## Data extract
● ● ● ● ●

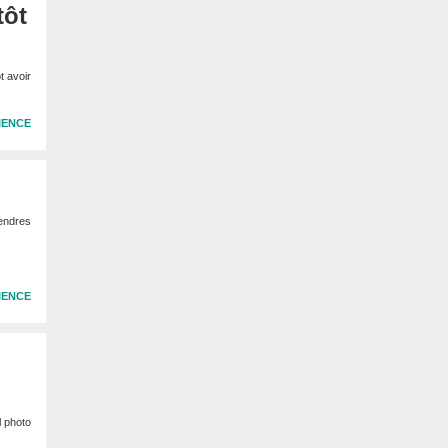
tôt
t avoir
IENCE
cendres
IENCE
l photo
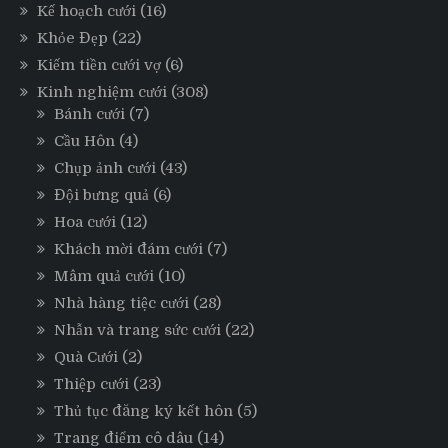
Kế hoạch cưới
(16)
Khỏe Đẹp
(22)
Kiếm tiền cưới vợ
(6)
Kinh nghiệm cưới
(308)
Bánh cưới
(7)
Cầu Hôn
(4)
Chụp ảnh cưới
(43)
Đội bưng quả
(6)
Hoa cưới
(12)
Khách mời đám cưới
(7)
Mâm quả cưới
(10)
Nhà hàng tiệc cưới
(28)
Nhẫn và trang sức cưới
(22)
Quà Cưới
(2)
Thiệp cưới
(23)
Thủ tục đăng ký kết hôn
(5)
Trang điểm cô dâu
(14)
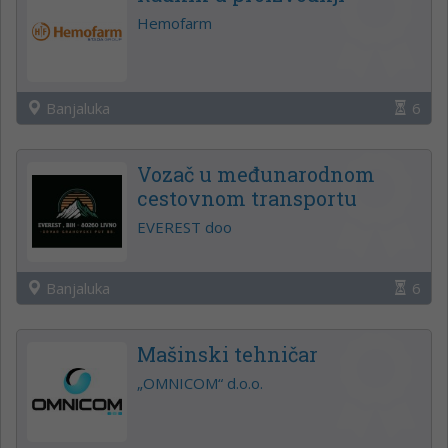
Hemofarm
Banjaluka
6
Vozač u međunarodnom
cestovnom transportu
EVEREST doo
Banjaluka
6
Mašinski tehničar
„OMNICOM“ d.o.o.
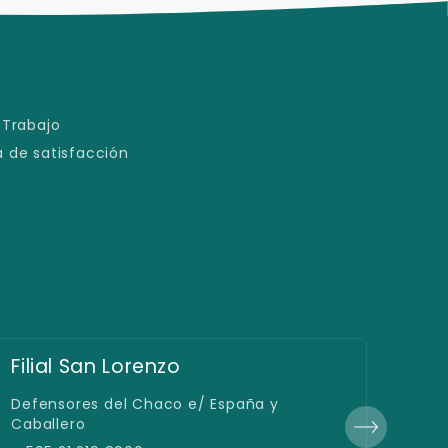
 Trabajo
 de satisfacción
Filial San Lorenzo
Fil
Defensores del Chaco e/ España y
Gral
Caballero
+ +5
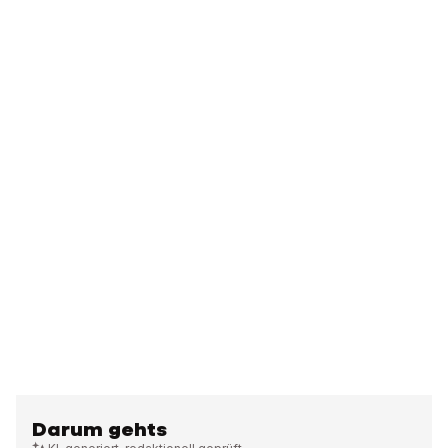
Darum gehts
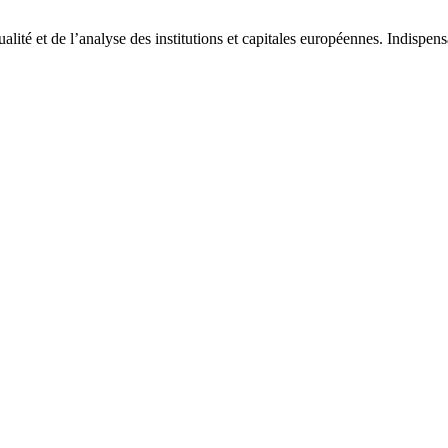
tualité et de l’analyse des institutions et capitales européennes. Indispe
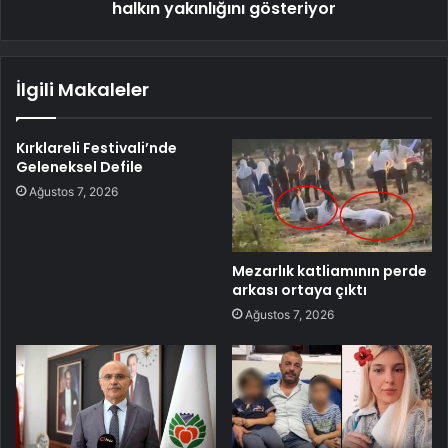
halkın yakınlığını gösteriyor
İlgili Makaleler
Kırklareli Festivali’nde
Geleneksel Defile
Ağustos 7, 2026
Mezarlık katliamının perde
arkası ortaya çıktı
Ağustos 7, 2026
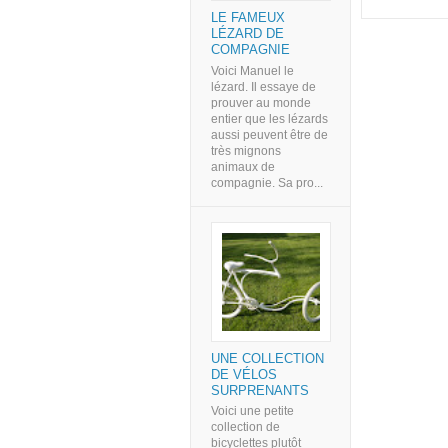
LE FAMEUX
LÉZARD DE
COMPAGNIE
Voici Manuel le
lézard. Il essaye de
prouver au monde
entier que les lézards
aussi peuvent être de
très mignons
animaux de
compagnie. Sa pro...
UNE COLLECTION
DE VÉLOS
SURPRENANTS
Voici une petite
collection de
bicyclettes plutôt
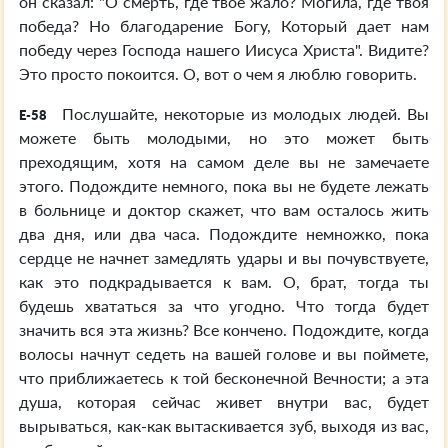
он сказал: "О смерть, где твое жало? Могила, где твоя
победа? Но благодарение Богу, Который дает нам
победу через Господа нашего Иисуса Христа". Видите?
Это просто покоится. О, вот о чем я люблю говорить.
Послушайте, некоторые из молодых людей. Вы
E-58
можете быть молодыми, но это может быть
преходящим, хотя на самом деле вы не замечаете
этого. Подождите немного, пока вы не будете лежать
в больнице и доктор скажет, что вам осталось жить
два дня, или два часа. Подождите немножко, пока
сердце не начнет замедлять удары и вы почувствуете,
как это подкрадывается к вам. О, брат, тогда ты
будешь хвататься за что угодно. Что тогда будет
значить вся эта жизнь? Все кончено. Подождите, когда
волосы начнут седеть на вашей голове и вы поймете,
что приближаетесь к той бесконечной Вечности; а эта
душа, которая сейчас живет внутри вас, будет
вырываться, как-как вытаскивается зуб, выходя из вас,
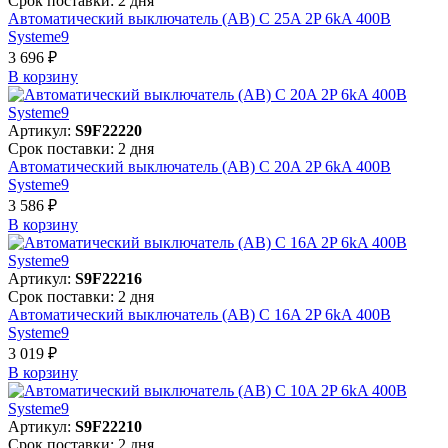
Срок поставки: 2 дня
Автоматический выключатель (АВ) C 25A 2P 6kA 400В
Systeme9
3 696 ₽
В корзинy
Артикул:
S9F22220
Срок поставки: 2 дня
Автоматический выключатель (АВ) C 20A 2P 6kA 400В
Systeme9
3 586 ₽
В корзинy
Артикул:
S9F22216
Срок поставки: 2 дня
Автоматический выключатель (АВ) C 16A 2P 6kA 400В
Systeme9
3 019 ₽
В корзинy
Артикул:
S9F22210
Срок поставки: 2 дня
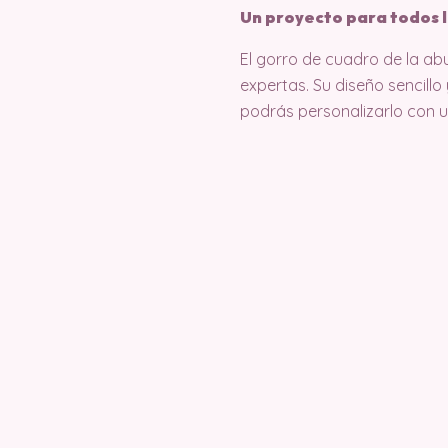
Un proyecto para todos l
El gorro de cuadro de la abu
expertas. Su diseño sencillo
podrás personalizarlo con 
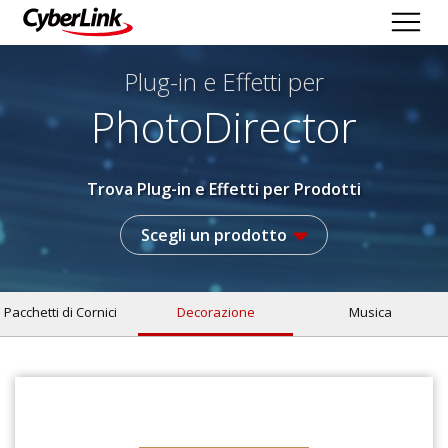
Plug-in e Effetti per
PhotoDirector
Trova Plug-in e Effetti per Prodotti
Scegli un prodotto
Pacchetti di Cornici
Decorazione
Musica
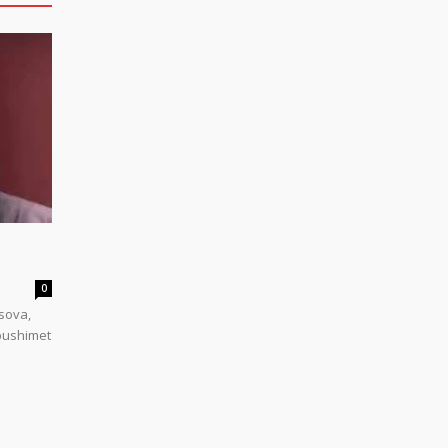
0
sova,
 pushimet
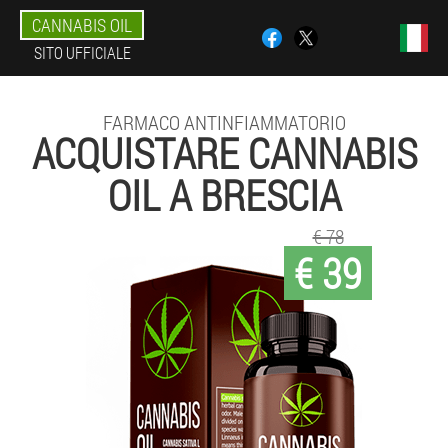
CANNABIS OIL
SITO UFFICIALE
FARMACO ANTINFIAMMATORIO
ACQUISTARE CANNABIS
OIL A BRESCIA
€ 78
€ 39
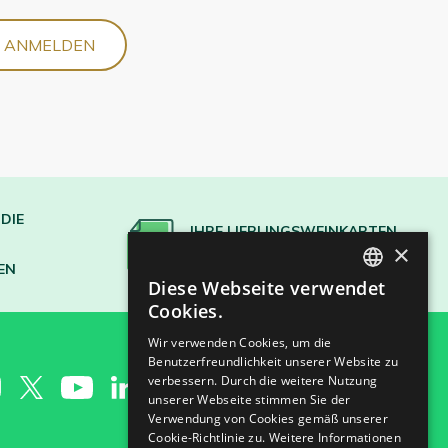
S ANMELDEN
DIE
IHRE LIEBLINGSWEINKARTEN
×
ERSTELLEN
EN
Diese Webseite verwendet
SPANISH
Cookies.
ENGLISH
Wir verwenden Cookies, um die
Benutzerfreundlichkeit unserer Website zu
GERMAN
verbessern. Durch die weitere Nutzung
CH
unserer Webseite stimmen Sie der
Verwendung von Cookies gemäß unserer
Cookie-Richtlinie zu.
Weitere Informationen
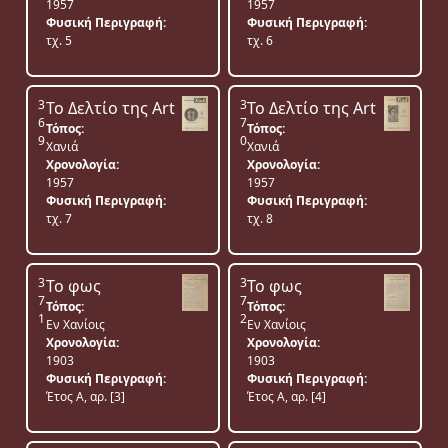
1957
1957
Φυσική Περιγραφή:
Φυσική Περιγραφή:
τχ. 5
τχ. 6
3
3
Το Δελτίο της Art
Το Δελτίο της Art
6
7
Τόπος:
Τόπος:
9
0
Χανιά
Χανιά
Χρονολογία:
Χρονολογία:
1957
1957
Φυσική Περιγραφή:
Φυσική Περιγραφή:
τχ. 7
τχ. 8
3
3
Το φως
Το φως
7
7
Τόπος:
Τόπος:
1
2
Εν Χανίοις
Εν Χανίοις
Χρονολογία:
Χρονολογία:
1903
1903
Φυσική Περιγραφή:
Φυσική Περιγραφή:
Έτος Α, αρ. [3]
Έτος Α, αρ. [4]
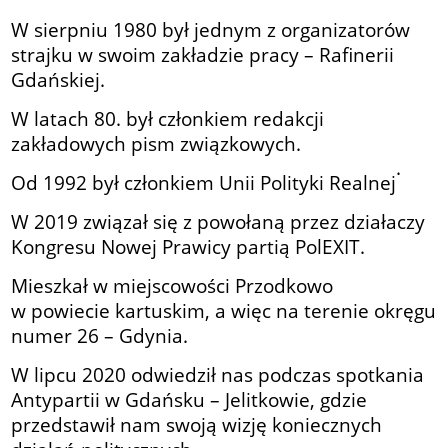
W
sierpniu 1980
był jednym z organizatorów
strajku w swoim zakładzie pracy – Rafinerii
Gdańskiej.
W latach 80. był członkiem redakcji
zakładowych pism związkowych.
.
Od 1992 był członkiem
Unii Polityki Realnej
W 2019 związał się z powołaną przez działaczy
Kongresu Nowej Prawicy partią
PolEXIT
.
Mieszkał w miejscowości Przodkowo
w powiecie kartuskim, a więc na terenie okręgu
numer 26 – Gdynia.
W lipcu 2020 odwiedził nas podczas spotkania
Antypartii w Gdańsku – Jelitkowie, gdzie
przedstawił nam swoją wizję koniecznych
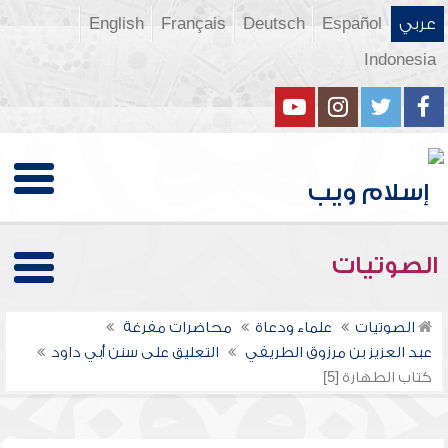
عربي
Español
Deutsch
Français
English
Indonesia
الصوتيات
الصوتيات
علماء ودعاة
محاضرات مفرغة
عبد العزيز بن مرزوق الطريفي
التعليق على سنن أبي داود
كتاب الطهارة [5]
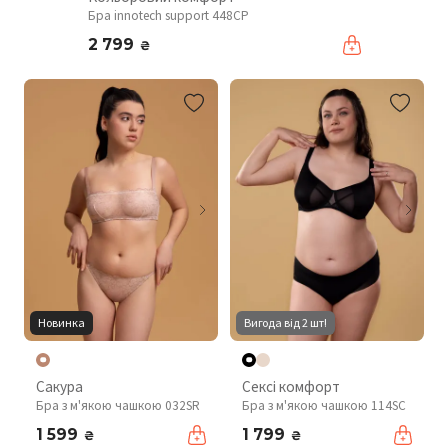
Бра innotech support 448CP
2 799
₴
Новинка
Вигода від 2 шт!
Сакура
Сексі комфорт
Бра з м'якою чашкою 032SR
Бра з м'якою чашкою 114SC
1 599
1 799
₴
₴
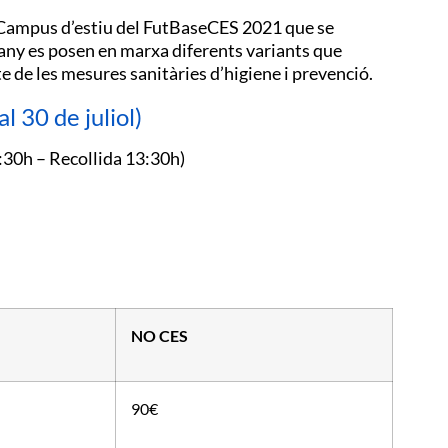
l Campus d’estiu del FutBaseCES 2021 que se
any es posen en marxa diferents variants que
 de les mesures sanitàries d’higiene i prevenció.
30 de juliol)
8:30h – Recollida 13:30h)
NO CES
90€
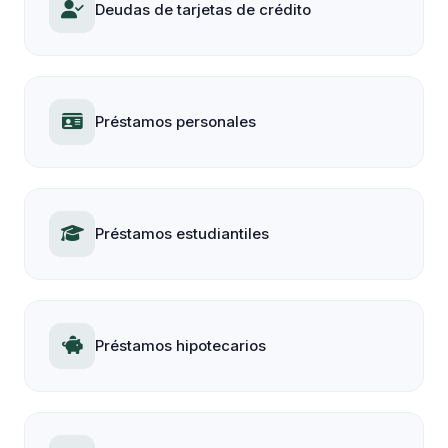
Deudas de tarjetas de crédito
Préstamos personales
Préstamos estudiantiles
Préstamos hipotecarios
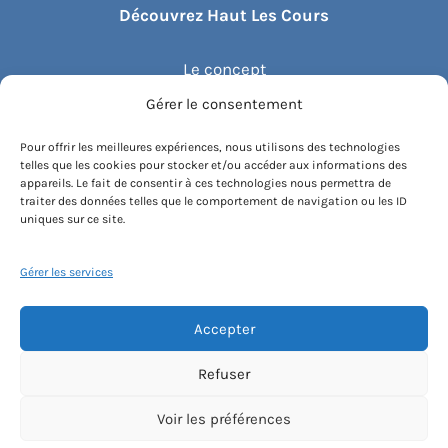
Découvrez Haut Les Cours
Le concept
Gérer le consentement
Recommander un cours
Pour offrir les meilleures expériences, nous utilisons des technologies
telles que les cookies pour stocker et/ou accéder aux informations des
Blog
appareils. Le fait de consentir à ces technologies nous permettra de
traiter des données telles que le comportement de navigation ou les ID
uniques sur ce site.
Compte client.e
Gérer les services
Accepter
Conditions générales de vente
Contactez-nous
Mentions légales
Refuser
Politique de cookies
Instagram
Voir les préférences
[email protected]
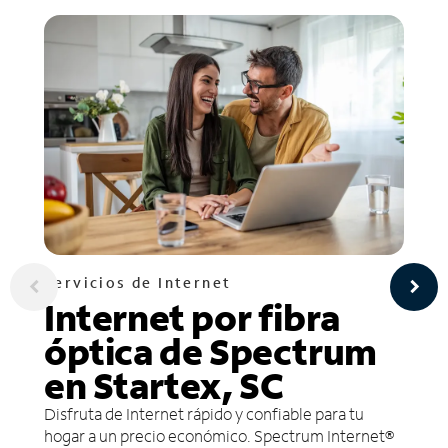
Servicios de Internet
Internet por fibra
óptica de Spectrum
en Startex, SC
Disfruta de Internet rápido y confiable para tu
hogar a un precio económico. Spectrum Internet®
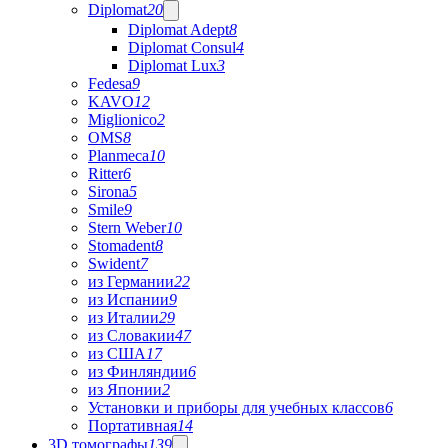
Diplomat
20
Diplomat Adept
8
Diplomat Consul
4
Diplomat Lux
3
Fedesa
9
KAVO
12
Miglionico
2
OMS
8
Planmeca
10
Ritter
6
Sirona
5
Smile
9
Stern Weber
10
Stomadent
8
Swident
7
из Германии
22
из Испании
9
из Италии
29
из Словакии
47
из США
17
из Финляндии
6
из Японии
2
Установки и приборы для учебных классов
6
Портативная
14
3D томографы
139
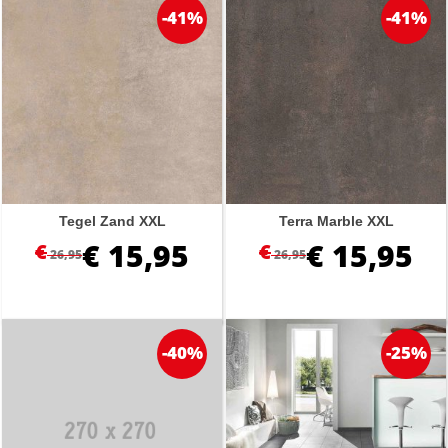
-41%
-41%
Tegel Zand XXL
Terra Marble XXL
€
15,95
€
15,95
€
€
26,95
26,95
-40%
-25%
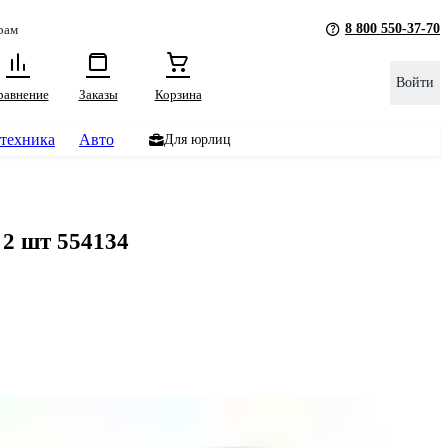
8 800 550-37-70
рам
Войти
равнение
Заказы
Корзина
техника
Авто
Для юрлиц
2 шт 554134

● ● ● ● ●

## Task
Rewrite all of the records above as a JSON list of strings, with one string for each line and no blank lines. Leave the pictures out of the answer.

## Output for this task
[
  "tôt",
  "t avoir",
  "IENCE",
  "cendres",
  "IENCE",
  "l photo",
  "Kế hoạch cưới",
  "(16)",
  "Khỏe Đẹp",
  "(22)",
  "Kiếm tiền cưới vợ",
  "(6)",
  "Kinh nghiệm cưới",
  "(308)",
  "Bánh cưới",
  "(7)",
  "Cầu Hôn",
  "(4)",
  "Chụp ảnh cưới",
  "(43)",
  "Đội bưng quả",
  "(6)",
  "Hoa cưới",
  "(12)",
  "Khách mời đám cưới",
  "(7)",
  "Mâm quả cưới",
  "(10)",
  "Nhà hàng tiệc cưới",
  "(28)",
  "Nhẫn và trang sức cưới",
  "(22)",
  "Quà Cưới",
  "(2)",
  "Thiệp cưới",
  "(23)",
  "Thủ tục đăng ký kết hôn",
  "(5)",
  "Trang điểm cô dâu",
  "(14)",
  "Hemofarm",
  "Banjaluka",
  "6",
  "Vozač u međunarodnom",
  "cestovnom transportu",
  "EVEREST doo",
  "Banjaluka",
  "6",
  "Mašinski tehničar",
  "„OMNICOM“ d.o.o.",
  " Trabajo",
  " de satisfacción",
  "Filial San Lorenzo",
  "Fil",
  "Defensores del Chaco e/ España y",
  "Gral",
  "Caballero",
  "+ +5",
  "Darum gehts",
  "tualité et de l’analyse des institutions et capitales européennes. Indispe",
  "halkın yakınlığını gösteriyor",
  "İlgili Makaleler",
  "Kırklareli Festivali’nde",
  "Geleneksel Defile",
  "Ağustos 7, 2026",
  "Mezarlık katliamının perde",
  "arkası ortaya çıktı",
  "Ağustos 7, 2026",
  "LE FAMEUX",
  "LÉZARD DE",
  "COMPAGNIE",
  "Voici Manuel le",
  "lézard. Il essaye de",
  "prouver au monde",
  "entier que les lézards",
  "aussi peuvent être de",
  "très mignons",
  "animaux de",
  "compagnie. Sa pro...",
  "UNE COLLECTION",
  "DE VÉLOS",
  "SURPRENANTS",
  "Voici une petite",
  "collection de",
  "bicyclettes plutôt",
  "он сказал: \"О смерть, где твое жало? Могила, где твоя",
  "победа? Но благодарение Богу, Который дает нам",
  "победу через Господа нашего Иисуса Христа\". Видите?",
  "Это просто покоится. О, вот о чем я люблю говорить.",
  "Послушайте, некоторые из молодых людей. Вы",
  "E-58",
  "можете быть молодыми, но это может быть",
  "преходящим, хотя на самом деле вы не замечаете",
  "этого. Подождите немного, пока вы не будете лежать",
  "в больнице и доктор скажет, что вам осталось жить",
  "два дня, или два часа. Подождите немножко, пока",
  "сердце не начнет замедлять удары и вы почувствуете,",
  "как это подкрадывается к вам. О, брат, тогда ты",
  "будешь хвататься за что угодно. Что тогда будет",
  "значить вся эта жизнь? Все кончено. Подождите, когда",
  "волосы начнут седеть на вашей голове и вы поймете,",
  "что приближаетесь к той бесконечной Вечности; а эта",
  "душа, которая сейчас живет внутри вас, будет",
  "вырываться, как-как вытаскивается зуб, выходя из вас,",
  "Срок поставки: 2 дня",
  "Автоматический выключатель (АВ) C 25A 2P 6kA 400В",
  "Systeme9",
  "3 696 ₽",
  "В корзинy",
  "Артикул:",
  "S9F22220",
  "Срок поставки: 2 дня",
  "Автоматический выключатель (АВ) C 20A 2P 6kA 400В",
  "Systeme9",
  "3 586 ₽",
  "В корзинy",
  "Артикул:",
  "S9F22216",
  "Срок поставки: 2 дня",
  "Автоматический выключатель (АВ) C 16A 2P 6kA 400В",
  "Systeme9",
  "3 019 ₽",
  "В корзинy",
  "Артикул:",
  "S9F22210",
  "Срок поставки: 2 дня",
  "Un proyecto para todos l",
  "El gorro de cuadro de la abu",
  "expertas. Su diseño sencillo",
  "podrás personalizarlo con ",
  "Plug-in e Effetti per",
  "PhotoDirector",
  "Trova Plug-in e Effetti per Prodotti",
  "Scegli un prodotto",
  "Pacchetti di Cornici",
  "Decorazione",
  "Musica",
  "0",
  "sova,",
  " pushimet",
  "CANNABIS OIL",
  "SITO UFFICIALE",
  "FARMACO ANTINFIAMMATORIO",
  "ACQUISTARE CANNABIS",
  "OIL A BRESCIA",
  "€ 78",
  "€ 39",
  "S ANMELDEN",
  "DIE",
  "IHRE LIEBLINGSWEINKARTEN",
  "×",
  "ERSTELLEN",
  "EN",
  "Diese Webseite verwendet",
  "SPANISH",
  "Cookies.",
  "ENGLISH",
  "Wir verwenden Cookies, um die",
  "Benutzerfreundlichkeit unserer Website zu",
  "GERMAN",
  "verbessern. Durch die weitere Nutzung",
  "CH",
  "unserer Webseite stimmen Sie der",
  "Verwendung von Cookies gemäß unserer",
  "Cookie-Richtlinie zu.",
  "Weitere Informationen",
  "1957",
  "1957",
  "Φυσική Περιγραφή:",
  "Φυσική Περιγραφή:",
  "τχ. 5",
  "τχ. 6",
  "3",
  "3",
  "Το Δελτίο της Art",
  "Το Δελτίο της Art",
  "6",
  "7",
  "Τόπος:",
  "Τόπος:",
  "9",
  "0",
  "Χανιά",
  "Χανιά",
  "Χρονολογία:",
  "Χρονολογία:",
  "1957",
  "1957",
  "Φυσική Περιγραφή:",
  "Φυσική Περιγραφή:",
  "τχ. 7",
  "τχ. 8",
  "3",
  "3",
  "Το φως",
  "Το φως",
  "7",
  "7",
  "Τόπος:",
  "Τόπος:",
  "1",
  "2",
  "Εν Χανίοις",
  "Εν Χανίοις",
  "Χρονολογία:",
  "Χρονολογία:",
  "1903",
  "1903",
  "Φυσική Περιγραφή:",
  "Φυσική Περιγραφή:",
  "Έτος Α, αρ. [3]",
  "Έτος Α, αρ. [4]",
  "W",
  "sierpniu 1980",
  "był jednym z organizatorów",
  "strajku w swoim zakładzie pracy – Rafinerii",
  "Gdańskiej.",
  "W latach 80. był członkiem redakcji",
  "zakładowych pism związkowych.",
  ".",
  "Od 1992 był członkiem",
  "Unii Polityki Realnej",
  "W 2019 związał się z powołaną przez działaczy",
  "Kongresu Nowej Prawicy partią",
  "PolEXIT",
  ".",
  "Mieszkał w miejscowości Przodkowo",
  "w powiecie kartuskim, a więc na terenie okręgu",
  "numer 26 – Gdynia.",
  "W lipcu 2020 odwiedził nas podczas spotkania",
  "Antypartii w Gdańsku – Jelitkowie, gdzie",
  "przedstawił nam swoją wizję koniecznych",
  "عربي",
  "Español",
  "Deutsch",
  "Français",
  "English",
  "Indonesia",
  "الصوتيات",
  "الصوتيات",
  "علماء ودعاة",
  "محاضرات مفرغة",
  "عبد العزيز بن مرزوق الطريفي",
  "التعليق على سنن أبي داود",
  "كتاب الطهارة [5]",
  "Бра innotech support 448CP",
  "2 799",
  "₴",
  "Новинка",
  "Вигода від 2 шт!",
  "Сакура",
  "Сексі комфорт",
  "Бра з м'якою чашкою 032SR",
  "Бра з м'якою чашкою 114SC",
  "1 599",
  "1 799",
  "₴",
  "₴",
  "l Campus d’estiu del FutBaseCES 2021 que se",
  "any es posen en marxa diferents variants que",
  " de les mesures sanitàries d’higiene i prevenció.",
  "30 de juliol)",
  "8:30h – Recollida 13:30h)",
  "NO CES",
  "90€",
  "Deudas de tarjetas de crédito",
  "Préstamos personales",
  "Préstamos estudiantiles",
  "Préstamos hipotecarios",
  "Découvrez Haut Les Cours",
  "Le concept",
  "Gérer le consentement",
  "Recommander un cours",
  "Pour offrir les meilleures expériences, nous utilisons des technologies",
  "telles que les cookies pour stocker et/ou accéder aux informations des",
  "Blog",
  "appareils. Le fait de consentir à ces technologies nous permettra de",
  "traiter des données telles que le comportement de navigation ou les ID",
  "uniques sur ce site.",
  "Compte client.e",
  "Gérer les services",
  "Accepter",
  "Conditions générales de vente",
  "Contactez-nous",
  "Mentions légales",
  "Refuser",
  "Politique de cookies",
  "Instagram",
  "Voir les préférences",
  "[email protected]",
  "Servicios de Internet",
  "Internet por fibra",
  "óptica de Spectrum",
  "en Startex, SC",
  "Disfruta de Internet rápido y confiable para tu",
  "hogar a un precio económico. Spectrum Internet®",
  "Diplomat",
  "20",
  "Diplomat Adept",
  "8",
  "Diplomat Consul",
  "4",
  "Diplomat Lux",
  "3",
  "Fedesa",
  "9",
  "KAVO",
  "12",
  "Miglionico",
  "2",
  "OMS",
  "8",
  "Planmeca",
  "10",
  "Ritter",
  "6",
  "Sirona",
  "5",
  "Smile",
  "9",
  "Stern Weber",
  "10",
  "Stomadent",
  "8",
  "Swident",
  "7",
  "из Германии",
  "22",
  "из Испании",
  "9",
  "из Италии",
  "29",
  "из Словакии",
  "47",
  "из США",
  "17",
  "из Финляндии",
  "6",
  "из Японии",
  "2",
  "Установки и приборы для учебных классов",
  "6",
  "Портативная",
  "14",
  "3D томографы",
  "139",
  "-41%",
  "-41%",
  "Tegel Zand XXL",
  "Terra Marble XXL",
  "€",
  "15,95",
  "€",
  "15,95",
  "€",
  "€",
  "26,95",
  "26,95",
  "-40%",
  "-25%",
  "8 800 550-37-70",
  "рам",
  "Войти",
  "равнение",
  "Заказы",
  "Корзина",
  "техника",
  "Авто",
  "Для юрлиц",
  "2 шт 554134"
]